Monday, August 13, 2012

Education in the world today

Education is a tough part of a society to get right, but it is arguably one of the most important ones as well. After all, we won't accomplish much if we're all idiots, will we?

One problem that education is facing today is the sheer amount of life paths that one can choose to take in today's society. Spanning from laborers to painters to engineers to fiction authors, it is hard for educators (particularly those from secondary schools) to keep their material relevant to everyone attending their class. I don't know how many times I heard my peers iterate the high school cliche: "when will I ever use this?"

The other dilemma that schools are facing is the digital world that we have created. We have so much information available to us that can be accessed within minutes, or even seconds, that schools have almost become redundant. I could tell you the plot to a book without ever reading a single page of it, or tell you the 1976 Chicago Cubs starting lineup despite being born in 1993 and not having any Cubs fans in my family. The new cool thing is to say "why am I at school when I can just look all this up online as I need it?"
xkcd 903 illustrates my point


That comic also illustrates one of the downfalls of this digital age. Having a crutch to lean on can help make you stronger, but using a wheelchair for prolonged periods of time will make you weaker. By this I mean that having the internet and other resources available is great for adding to your knowledge and occasional use when you forget something, but using this technology over and over again makes you more dependent on it for your knowledge to the point that, without it, your intelligence appears to drop.

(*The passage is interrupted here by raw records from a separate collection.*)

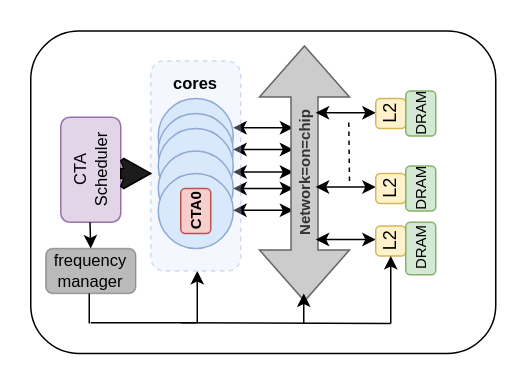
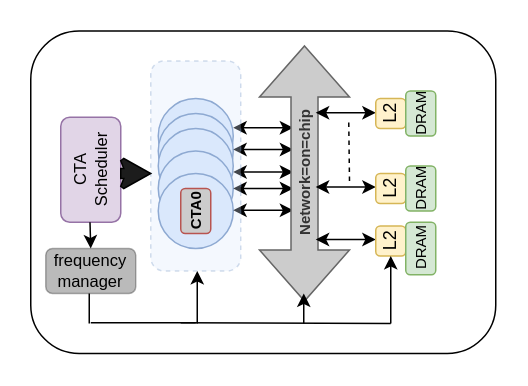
  <mxCell id="0" />
  <mxCell id="1" parent="0" />
  <mxCell id="2" value="" style="ellipse;whiteSpace=wrap;html=1;aspect=fixed;fillColor=#dae8fc;strokeColor=#6c8ebf;" parent="1" vertex="1"><mxGeometry x="105" y="65" width="50" height="50" as="geometry" /></mxCell>
  <mxCell id="3" style="edgeStyle=orthogonalEdgeStyle;rounded=0;orthogonalLoop=1;jettySize=auto;html=1;exitX=0;exitY=0;exitDx=0;exitDy=0;" parent="1" source="4" target="6" edge="1"><mxGeometry relative="1" as="geometry" /></mxCell>
  <mxCell id="4" value="" style="ellipse;whiteSpace=wrap;html=1;aspect=fixed;fillColor=#dae8fc;strokeColor=#6c8ebf;" parent="1" vertex="1"><mxGeometry x="105" y="75" width="50" height="50" as="geometry" /></mxCell>
  <mxCell id="5" value="" style="ellipse;whiteSpace=wrap;html=1;aspect=fixed;fillColor=#dae8fc;strokeColor=#6c8ebf;" parent="1" vertex="1"><mxGeometry x="105" y="85" width="50" height="50" as="geometry" /></mxCell>
  <mxCell id="6" value="" style="ellipse;whiteSpace=wrap;html=1;aspect=fixed;fillColor=#dae8fc;strokeColor=#6c8ebf;" parent="1" vertex="1"><mxGeometry x="105" y="100" width="50" height="50" as="geometry" /></mxCell>
  <mxCell id="7" value="" style="ellipse;whiteSpace=wrap;html=1;aspect=fixed;direction=west;fillColor=#dae8fc;strokeColor=#6c8ebf;" parent="1" vertex="1"><mxGeometry x="105" y="115" width="50" height="50" as="geometry" /></mxCell>
  <mxCell id="8" value="" style="endArrow=classic;startArrow=classic;html=1;" parent="1" edge="1"><mxGeometry width="50" height="50" relative="1" as="geometry"><mxPoint x="155" y="139.5" as="sourcePoint" /><mxPoint x="195" y="139.5" as="targetPoint" /></mxGeometry></mxCell>
  <mxCell id="9" value="" style="endArrow=classic;startArrow=classic;html=1;" parent="1" edge="1"><mxGeometry width="50" height="50" relative="1" as="geometry"><mxPoint x="155" y="84.5" as="sourcePoint" /><mxPoint x="195" y="84.5" as="targetPoint" /></mxGeometry></mxCell>
  <mxCell id="10" value="" style="endArrow=classic;startArrow=classic;html=1;" parent="1" edge="1"><mxGeometry width="50" height="50" relative="1" as="geometry"><mxPoint x="155" y="125" as="sourcePoint" /><mxPoint x="195" y="125" as="targetPoint" /></mxGeometry></mxCell>
  <mxCell id="11" value="" style="endArrow=classic;startArrow=classic;html=1;" parent="1" edge="1"><mxGeometry width="50" height="50" relative="1" as="geometry"><mxPoint x="155" y="114" as="sourcePoint" /><mxPoint x="195" y="114" as="targetPoint" /></mxGeometry></mxCell>
  <mxCell id="12" value="" style="endArrow=classic;startArrow=classic;html=1;" parent="1" edge="1"><mxGeometry width="50" height="50" relative="1" as="geometry"><mxPoint x="155" y="99" as="sourcePoint" /><mxPoint x="195" y="99" as="targetPoint" /></mxGeometry></mxCell>
  <mxCell id="13" value="Network=on=chip" style="shape=doubleArrow;direction=south;whiteSpace=wrap;html=1;horizontal=0;fontSize=10;fontStyle=1;fillColor=#CCCCCC;strokeColor=#666666;fontColor=#333333;" parent="1" vertex="1"><mxGeometry x="172.5" y="30" width="60" height="170" as="geometry" /></mxCell>
  <mxCell id="14" value="" style="endArrow=classic;startArrow=classic;html=1;" parent="1" edge="1"><mxGeometry width="50" height="50" relative="1" as="geometry"><mxPoint x="210" y="74.5" as="sourcePoint" /><mxPoint x="250" y="74.5" as="targetPoint" /></mxGeometry></mxCell>
  <mxCell id="15" value="" style="endArrow=classic;startArrow=classic;html=1;" parent="1" edge="1"><mxGeometry width="50" height="50" relative="1" as="geometry"><mxPoint x="210" y="124" as="sourcePoint" /><mxPoint x="250" y="124" as="targetPoint" /></mxGeometry></mxCell>
  <mxCell id="16" value="" style="endArrow=classic;startArrow=classic;html=1;" parent="1" edge="1"><mxGeometry width="50" height="50" relative="1" as="geometry"><mxPoint x="210" y="159" as="sourcePoint" /><mxPoint x="250" y="159" as="targetPoint" /></mxGeometry></mxCell>
  <mxCell id="17" value="" style="endArrow=none;dashed=1;html=1;" parent="1" edge="1"><mxGeometry width="50" height="50" relative="1" as="geometry"><mxPoint x="232.5" y="120" as="sourcePoint" /><mxPoint x="232" y="80" as="targetPoint" /></mxGeometry></mxCell>
  <mxCell id="18" value="L2" style="rounded=1;whiteSpace=wrap;html=1;direction=north;horizontal=0;fillColor=#fff2cc;strokeColor=#d6b656;" parent="1" vertex="1"><mxGeometry x="250" y="150" width="20" height="20" as="geometry" /></mxCell>
  <mxCell id="19" value="L2" style="rounded=1;whiteSpace=wrap;html=1;direction=north;horizontal=0;fillColor=#fff2cc;strokeColor=#d6b656;" parent="1" vertex="1"><mxGeometry x="250" y="115" width="20" height="20" as="geometry" /></mxCell>
  <mxCell id="20" value="L2" style="rounded=1;whiteSpace=wrap;html=1;direction=north;horizontal=0;fillColor=#fff2cc;strokeColor=#d6b656;" parent="1" vertex="1"><mxGeometry x="250" y="65" width="20" height="20" as="geometry" /></mxCell>
  <mxCell id="21" value="DRAM" style="rounded=1;whiteSpace=wrap;html=1;horizontal=0;direction=north;fontSize=10;fillColor=#d5e8d4;strokeColor=#82b366;" parent="1" vertex="1"><mxGeometry x="270" y="147.5" width="20" height="35" as="geometry" /></mxCell>
  <mxCell id="22" value="DRAM" style="rounded=1;whiteSpace=wrap;html=1;horizontal=0;direction=south;fontSize=10;fillColor=#d5e8d4;strokeColor=#82b366;" parent="1" vertex="1"><mxGeometry x="270" y="110" width="20" height="30" as="geometry" /></mxCell>
  <mxCell id="23" value="DRAM" style="rounded=1;whiteSpace=wrap;html=1;horizontal=0;direction=south;fontSize=10;fontStyle=0;fillColor=#d5e8d4;strokeColor=#82b366;" parent="1" vertex="1"><mxGeometry x="270" y="60" width="20" height="30" as="geometry" /></mxCell>
  <mxCell id="24" value="" style="rounded=1;whiteSpace=wrap;html=1;fontSize=10;direction=south;textOpacity=0;labelBackgroundColor=none;fillColor=#dae8fc;dashed=1;strokeColor=#6c8ebf;opacity=30;" parent="1" vertex="1"><mxGeometry x="100" y="40" width="60" height="140" as="geometry" /></mxCell>
- <mxCell id="25" value="cores" style="text;html=1;align=center;verticalAlign=middle;whiteSpace=wrap;rounded=0;dashed=1;labelBackgroundColor=none;fontSize=11;fontStyle=1" parent="1" vertex="1"><mxGeometry x="110" y="45" width="40" height="20" as="geometry" /></mxCell>
- <mxCell id="26" value="CTA0" style="rounded=1;whiteSpace=wrap;html=1;labelBackgroundColor=none;fillColor=#f8cecc;fontSize=10;direction=south;horizontal=0;fontStyle=1;strokeColor=#b85450;" parent="1" vertex="1"><mxGeometry x="120" y="125" width="20" height="30" as="geometry" /></mxCell>
+ <mxCell id="26" value="CTA0" style="rounded=1;whiteSpace=wrap;html=1;labelBackgroundColor=none;fillColor=#cccccc;fontSize=10;direction=south;horizontal=0;fontStyle=1;strokeColor=#b85450;" parent="1" vertex="1"><mxGeometry x="120" y="125" width="20" height="30" as="geometry" /></mxCell>
  <mxCell id="27" value="CTA Scheduler" style="rounded=1;whiteSpace=wrap;html=1;labelBackgroundColor=none;fillColor=#e1d5e7;fontSize=11;horizontal=0;direction=south;strokeColor=#9673a6;" parent="1" vertex="1"><mxGeometry x="40" y="77.5" width="40" height="70" as="geometry" /></mxCell>
  <mxCell id="28" value="" style="html=1;shadow=0;dashed=0;align=center;verticalAlign=middle;shape=mxgraph.arrows2.sharpArrow2;dy1=0.67;dx1=18;dx2=18;dy3=0.15;dx3=27;notch=0;labelBackgroundColor=none;fillColor=#1C1C1C;fontSize=11;" parent="1" vertex="1"><mxGeometry x="80" y="105" width="20" height="20" as="geometry" /></mxCell>
  <mxCell id="29" value="" style="rounded=1;whiteSpace=wrap;html=1;labelBackgroundColor=none;fillColor=none;fontSize=11;" parent="1" vertex="1"><mxGeometry x="20" y="20" width="310" height="215" as="geometry" /></mxCell>
  <mxCell id="30" value="frequency manager" style="rounded=1;whiteSpace=wrap;html=1;labelBackgroundColor=none;fillColor=#1C1C1C;fontSize=11;opacity=30;" parent="1" vertex="1"><mxGeometry x="30" y="165" width="60" height="30" as="geometry" /></mxCell>
  <mxCell id="31" value="" style="endArrow=classic;html=1;fontSize=11;" parent="1" edge="1"><mxGeometry width="50" height="50" relative="1" as="geometry"><mxPoint x="59.5" y="147.5" as="sourcePoint" /><mxPoint x="60" y="165" as="targetPoint" /></mxGeometry></mxCell>
  <mxCell id="32" value="" style="endArrow=none;html=1;fontSize=11;" parent="1" edge="1"><mxGeometry width="50" height="50" relative="1" as="geometry"><mxPoint x="59" y="215" as="sourcePoint" /><mxPoint x="59" y="195" as="targetPoint" /></mxGeometry></mxCell>
  <mxCell id="33" value="" style="endArrow=none;html=1;fontSize=11;" parent="1" edge="1"><mxGeometry width="50" height="50" relative="1" as="geometry"><mxPoint x="60" y="214.5" as="sourcePoint" /><mxPoint x="130" y="214.5" as="targetPoint" /></mxGeometry></mxCell>
  <mxCell id="34" value="" style="endArrow=none;html=1;fontSize=11;" parent="1" edge="1"><mxGeometry width="50" height="50" relative="1" as="geometry"><mxPoint x="120" y="214.5" as="sourcePoint" /><mxPoint x="260" y="215" as="targetPoint" /></mxGeometry></mxCell>
  <mxCell id="35" value="" style="endArrow=classic;html=1;fontSize=11;" parent="1" edge="1"><mxGeometry width="50" height="50" relative="1" as="geometry"><mxPoint x="131" y="215" as="sourcePoint" /><mxPoint x="131" y="180" as="targetPoint" /></mxGeometry></mxCell>
  <mxCell id="36" value="" style="endArrow=classic;html=1;fontSize=11;" parent="1" edge="1"><mxGeometry width="50" height="50" relative="1" as="geometry"><mxPoint x="202" y="215" as="sourcePoint" /><mxPoint x="202" y="195" as="targetPoint" /></mxGeometry></mxCell>
  <mxCell id="37" value="" style="endArrow=classic;html=1;fontSize=11;" parent="1" edge="1"><mxGeometry width="50" height="50" relative="1" as="geometry"><mxPoint x="260" y="215" as="sourcePoint" /><mxPoint x="260" y="170" as="targetPoint" /></mxGeometry></mxCell>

However that is no reason for the majority of public schools to shun the use of these resources as if they are inferior. I have had major papers where we were only allowed to use up to, say, 3 sources from the internet, with the rest of the information being required to be found in print sources. I have also seen schools ban the use of wikipedia, which although their reasoning is sound, also shows their ignorance of the internet and the resources available on it.

What the American school system needs to do is adapt their curricula to match today's technology. They seem to be trying, but it's ineffective. Instead of making students memorize what's going to be on their state exam, we should be focusing on teaching our students to effectively utilize the resources available to them. We can make wikipedia safe again by teaching students how to verify citations. Instead of limiting students to .org, .gov, and .edu domains for their research (yes there are teachers that do that despite the large amount of effective and legitimate web sites utilizing the .com and .net domains and the fair amount of .org domains that stretch the truth or report inaccurate information), we should teach students how to check multiple sources for the same information to get a good consensus.

If we continue to solely use traditional views of education to set up our school systems, we will fail. I'm not saying get rid of the books and the lectures. But I do say we need to focus more on utilizing resources that are easily available and occasionally more accurate than memory.